In the latest Housing for All update, the seven plans to tackle vacancy and use existing housing stock have been delayed until spring or summer.

These include Croí Cónaithe, the €500m fund to coax developers into building, which is set to launch next week.

“I think it is a scourge and a blight on our towns and villages. It’s bad not to use those properties,” Housing Minister Darragh O’Brien said.

“The Crói Cónaithe piece is pretty significant, to be fair, and we’ve been very open with this. We detailed in the housing plan 218 different actions.

“Everything is in progress, over two thirds of what we said we would do is completed.”

Mr O’Brien admitted he is “rightly” under pressure from Taoiseach Micheál Martin, Tánaiste Leo Varadkar and Green Party leader Eamon Ryan to meet housing targets.

The Government believes supply shortages arising from 20,000 landlords leaving the rental market since 2016 will be filled by other sources.

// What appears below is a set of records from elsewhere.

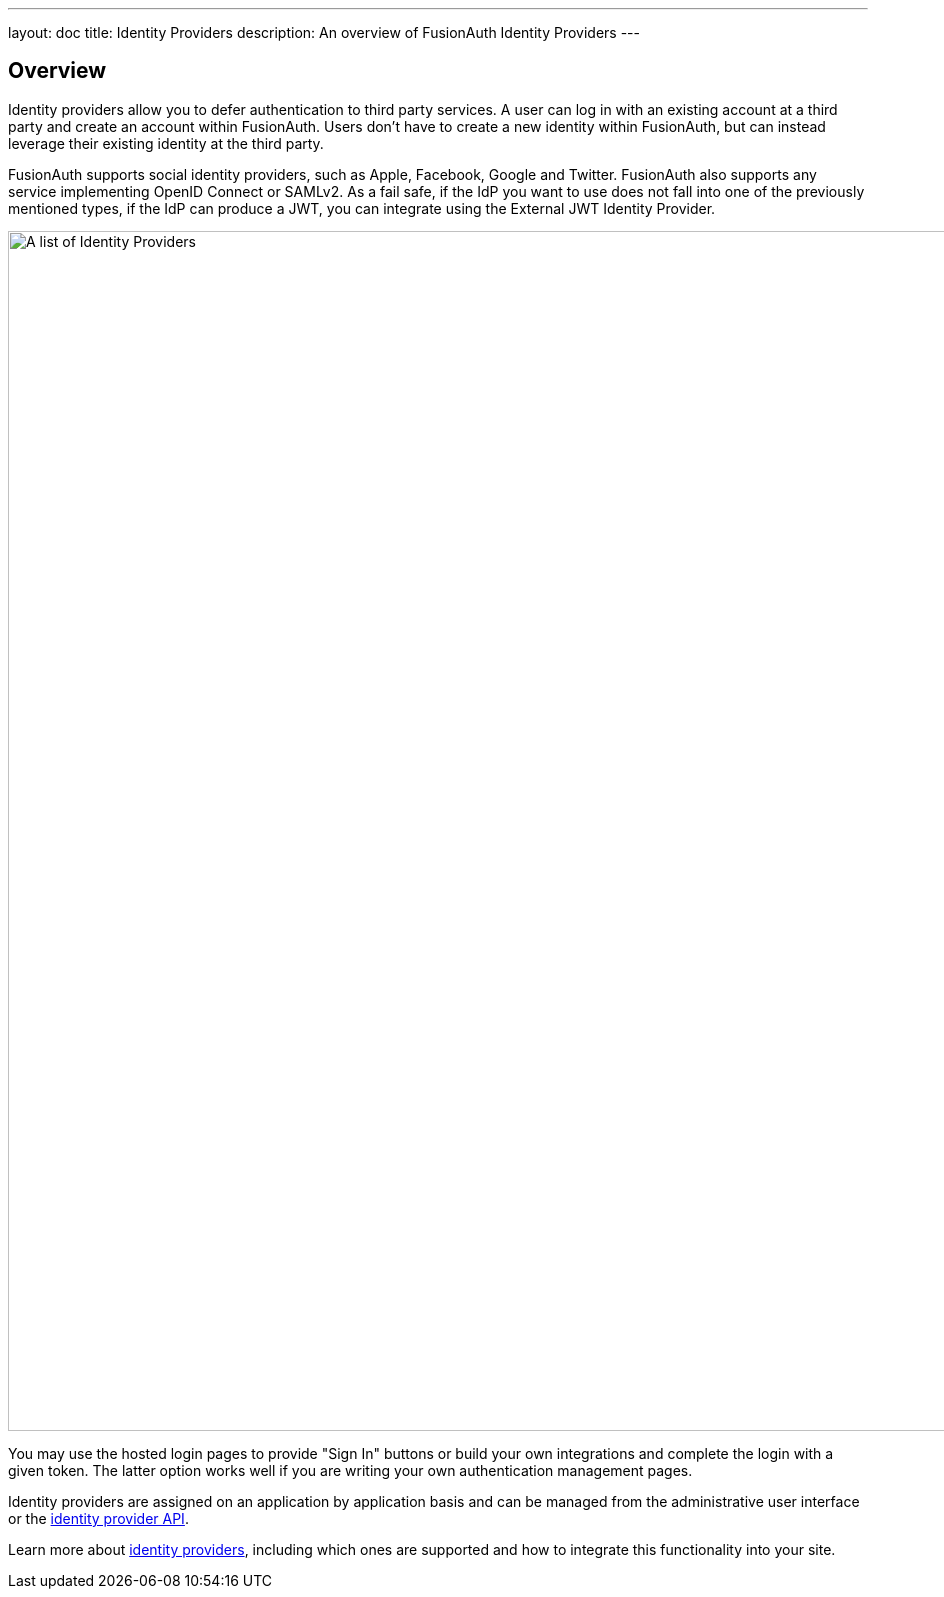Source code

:---
layout: doc
title: Identity Providers
description: An overview of FusionAuth Identity Providers
---

:sectnumlevels: 0

== Overview

Identity providers allow you to defer authentication to third party services. A user can log in with an existing account at a third party and create an account within FusionAuth. Users don't have to create a new identity within FusionAuth, but can instead leverage their existing identity at the third party.

FusionAuth supports social identity providers, such as Apple, Facebook, Google and Twitter. FusionAuth also supports any service implementing OpenID Connect or SAMLv2. As a fail safe, if the IdP you want to use does not fall into one of the previously mentioned types, if the IdP can produce a JWT, you can integrate using the External JWT Identity Provider.

image::identity-providers/identity-providers.png[A list of Identity Providers,width=1200,role=shadowed]

You may use the hosted login pages to provide "Sign In" buttons or build your own integrations and complete the login with a given token. The latter option works well if you are writing your own authentication management pages.

Identity providers are assigned on an application by application basis and can be managed from the administrative user interface or the link:../apis/identity-providers/[identity provider API].

Learn more about link:../identity-providers[identity providers], including which ones are supported and how to integrate this functionality into your site. 

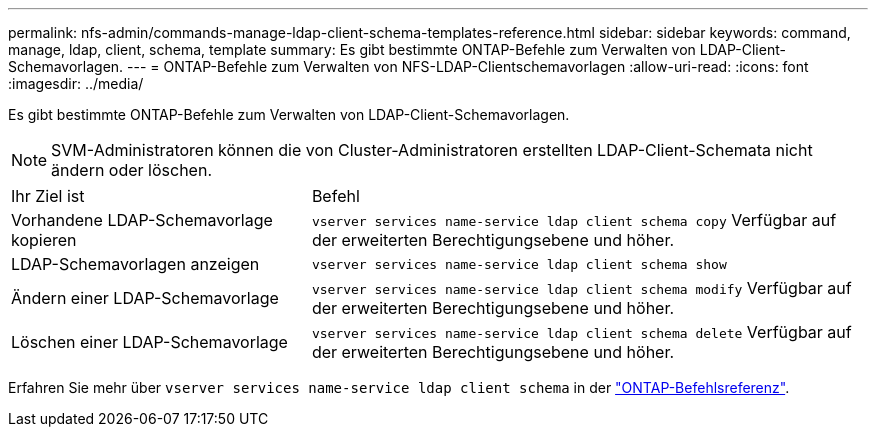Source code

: ---
permalink: nfs-admin/commands-manage-ldap-client-schema-templates-reference.html 
sidebar: sidebar 
keywords: command, manage, ldap, client, schema, template 
summary: Es gibt bestimmte ONTAP-Befehle zum Verwalten von LDAP-Client-Schemavorlagen. 
---
= ONTAP-Befehle zum Verwalten von NFS-LDAP-Clientschemavorlagen
:allow-uri-read: 
:icons: font
:imagesdir: ../media/


[role="lead"]
Es gibt bestimmte ONTAP-Befehle zum Verwalten von LDAP-Client-Schemavorlagen.

[NOTE]
====
SVM-Administratoren können die von Cluster-Administratoren erstellten LDAP-Client-Schemata nicht ändern oder löschen.

====
[cols="35,65"]
|===


| Ihr Ziel ist | Befehl 


 a| 
Vorhandene LDAP-Schemavorlage kopieren
 a| 
`vserver services name-service ldap client schema copy` Verfügbar auf der erweiterten Berechtigungsebene und höher.



 a| 
LDAP-Schemavorlagen anzeigen
 a| 
`vserver services name-service ldap client schema show`



 a| 
Ändern einer LDAP-Schemavorlage
 a| 
`vserver services name-service ldap client schema modify` Verfügbar auf der erweiterten Berechtigungsebene und höher.



 a| 
Löschen einer LDAP-Schemavorlage
 a| 
`vserver services name-service ldap client schema delete` Verfügbar auf der erweiterten Berechtigungsebene und höher.

|===
Erfahren Sie mehr über `vserver services name-service ldap client schema` in der link:https://docs.netapp.com/us-en/ontap-cli/search.html?q=vserver+services+name-service+ldap+client+schema["ONTAP-Befehlsreferenz"^].
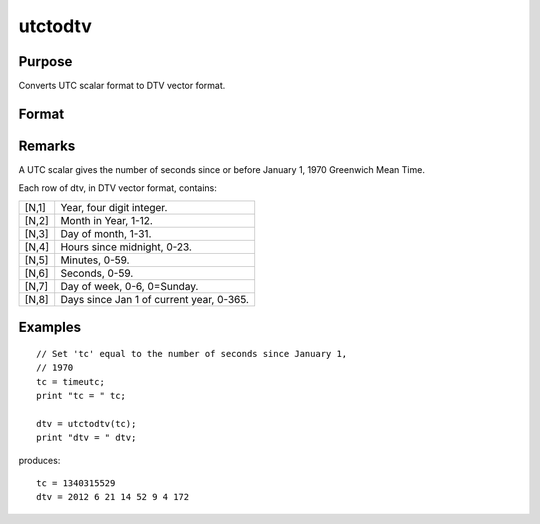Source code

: 
utctodtv
==============================================

Purpose
----------------
Converts UTC scalar format to DTV vector format.

Format
----------------
.. function:: utctodtv(utc)

    :param utc: UTC scalar format.
    :type utc: Nx1 vector

    :returns: dtv (*Nx8 matrix*), DTV vector format.

Remarks
-------

A UTC scalar gives the number of seconds since or before January 1, 1970
Greenwich Mean Time.

Each row of dtv, in DTV vector format, contains:

+------------+------------------------------------------+
| [N,1]      | Year, four digit integer.                |
+------------+------------------------------------------+
| [N,2]      | Month in Year, 1-12.                     |
+------------+------------------------------------------+
| [N,3]      | Day of month, 1-31.                      |
+------------+------------------------------------------+
| [N,4]      | Hours since midnight, 0-23.              |
+------------+------------------------------------------+
| [N,5]      | Minutes, 0-59.                           |
+------------+------------------------------------------+
| [N,6]      | Seconds, 0-59.                           |
+------------+------------------------------------------+
| [N,7]      | Day of week, 0-6, 0=Sunday.              |
+------------+------------------------------------------+
| [N,8]      | Days since Jan 1 of current year, 0-365. |
+------------+------------------------------------------+


Examples
----------------

::

    // Set 'tc' equal to the number of seconds since January 1,
    // 1970
    tc = timeutc;
    print "tc = " tc;
    
    dtv = utctodtv(tc);
    print "dtv = " dtv;

produces:

::

    tc = 1340315529
    dtv = 2012 6 21 14 52 9 4 172

.. seealso:: Functions :func:`dtvnormal`, :func:`timeutc`, :func:`utctodt`, :func:`dttodtv`, :func:`dttoutc`, :func:`dtvtodt`, :func:`dtvtoutc`, :func:`strtodt`, :func:`dttostr`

In a briefing to journalists, Department of Housing officials said there were 320,000 landlords in 2016, and recent figures show there are currently just over 298,000.

The Government committed to building 24,600 homes this year, including 9,000 social, 4,100 affordable purchase and cost rental as well as 11,500 private rental and private ownership homes.

Nearly 40,000 planning permissions were granted in the 12 months up to the end of last September, along with more than 30,000 commencements as part of the multi-billion Housing for All plan.

However, despite the rising number of landlords leaving the market, the Government has no plans to encourage small landlords to stay in the rental sector.

Government officials from the Department of Housing said landlords leave the market “for a variety of reasons” and that “new sources of supply” will instead fill the gap.

Officials said planning permission for 12,000 build-to-rent homes was granted in the past three years and these will “come on stream in coming years”.

The Government hopes cost rental will provide 2,000 homes per year up to 2030, or 18,000 units in total, and of 7,800 homes in the Fair Deal scheme, some will come on to the market.

“The rental landscape is changing but the constitutional property right is that if somebody chooses to sell the property, we can’t restrict them from doing that and I don’t think we’d want to,” one department official said.

“The landscape is changing, different players are coming in and moving out, but we’re satisfied and think that there is a sufficient volume in the areas set out here that will fill the gap which has come about.”

The Taoiseach said pandemic delays, as well as “inflationary pressures and supply chain issues”, have contributed to construction delays.

He also said the “cost of housing will continue to be a challenge in the short term”.

Despite only 65 cost rental homes being delivered last year, the Government has vowed that 1,580 homes will be delivered this year.

There are also “very advanced” plans under way to bring in foreign construction workers.

However, Social Democrat TD Cian O’Callaghan said “target after target” had been missed.

“Crucially, every target in relation to vacancy and dereliction has been missed,” he said.

“More than 90,000 properties are vacant, and the minister is still sitting on his hands.”